Retype every line of the records below without changing anything.

• **Dataset entries**:
--- start ---
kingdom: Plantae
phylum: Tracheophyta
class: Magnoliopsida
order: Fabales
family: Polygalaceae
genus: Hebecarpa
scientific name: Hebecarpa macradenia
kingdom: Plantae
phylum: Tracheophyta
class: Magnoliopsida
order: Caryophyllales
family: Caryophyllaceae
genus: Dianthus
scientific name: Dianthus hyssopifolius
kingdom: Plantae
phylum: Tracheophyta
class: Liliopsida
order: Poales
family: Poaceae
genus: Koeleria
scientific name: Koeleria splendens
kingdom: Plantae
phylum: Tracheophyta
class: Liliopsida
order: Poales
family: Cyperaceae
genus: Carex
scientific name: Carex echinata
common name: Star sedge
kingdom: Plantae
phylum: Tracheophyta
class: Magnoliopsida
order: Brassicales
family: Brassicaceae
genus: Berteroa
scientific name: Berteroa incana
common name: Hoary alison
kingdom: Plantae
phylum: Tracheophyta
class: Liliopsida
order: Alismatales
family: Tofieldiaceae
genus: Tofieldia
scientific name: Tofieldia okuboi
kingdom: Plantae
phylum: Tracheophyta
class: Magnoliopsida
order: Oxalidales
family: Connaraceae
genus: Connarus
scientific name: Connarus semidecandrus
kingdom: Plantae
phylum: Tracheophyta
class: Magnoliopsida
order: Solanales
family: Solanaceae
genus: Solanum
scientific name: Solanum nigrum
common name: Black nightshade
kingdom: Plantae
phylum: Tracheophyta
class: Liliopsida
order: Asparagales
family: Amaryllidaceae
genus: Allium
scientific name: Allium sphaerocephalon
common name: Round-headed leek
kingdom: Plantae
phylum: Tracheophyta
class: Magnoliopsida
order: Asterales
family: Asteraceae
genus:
--- end ---
• **Response below**:
kingdom: Plantae
phylum: Tracheophyta
class: Magnoliopsida
order: Fabales
family: Polygalaceae
genus: Hebecarpa
scientific name: Hebecarpa macradenia
kingdom: Plantae
phylum: Tracheophyta
class: Magnoliopsida
order: Caryophyllales
family: Caryophyllaceae
genus: Dianthus
scientific name: Dianthus hyssopifolius
kingdom: Plantae
phylum: Tracheophyta
class: Liliopsida
order: Poales
family: Poaceae
genus: Koeleria
scientific name: Koeleria splendens
kingdom: Plantae
phylum: Tracheophyta
class: Liliopsida
order: Poales
family: Cyperaceae
genus: Carex
scientific name: Carex echinata
common name: Star sedge
kingdom: Plantae
phylum: Tracheophyta
class: Magnoliopsida
order: Brassicales
family: Brassicaceae
genus: Berteroa
scientific name: Berteroa incana
common name: Hoary alison
kingdom: Plantae
phylum: Tracheophyta
class: Liliopsida
order: Alismatales
family: Tofieldiaceae
genus: Tofieldia
scientific name: Tofieldia okuboi
kingdom: Plantae
phylum: Tracheophyta
class: Magnoliopsida
order: Oxalidales
family: Connaraceae
genus: Connarus
scientific name: Connarus semidecandrus
kingdom: Plantae
phylum: Tracheophyta
class: Magnoliopsida
order: Solanales
family: Solanaceae
genus: Solanum
scientific name: Solanum nigrum
common name: Black nightshade
kingdom: Plantae
phylum: Tracheophyta
class: Liliopsida
order: Asparagales
family: Amaryllidaceae
genus: Allium
scientific name: Allium sphaerocephalon
common name: Round-headed leek
kingdom: Plantae
phylum: Tracheophyta
class: Magnoliopsida
order: Asterales
family: Asteraceae
genus:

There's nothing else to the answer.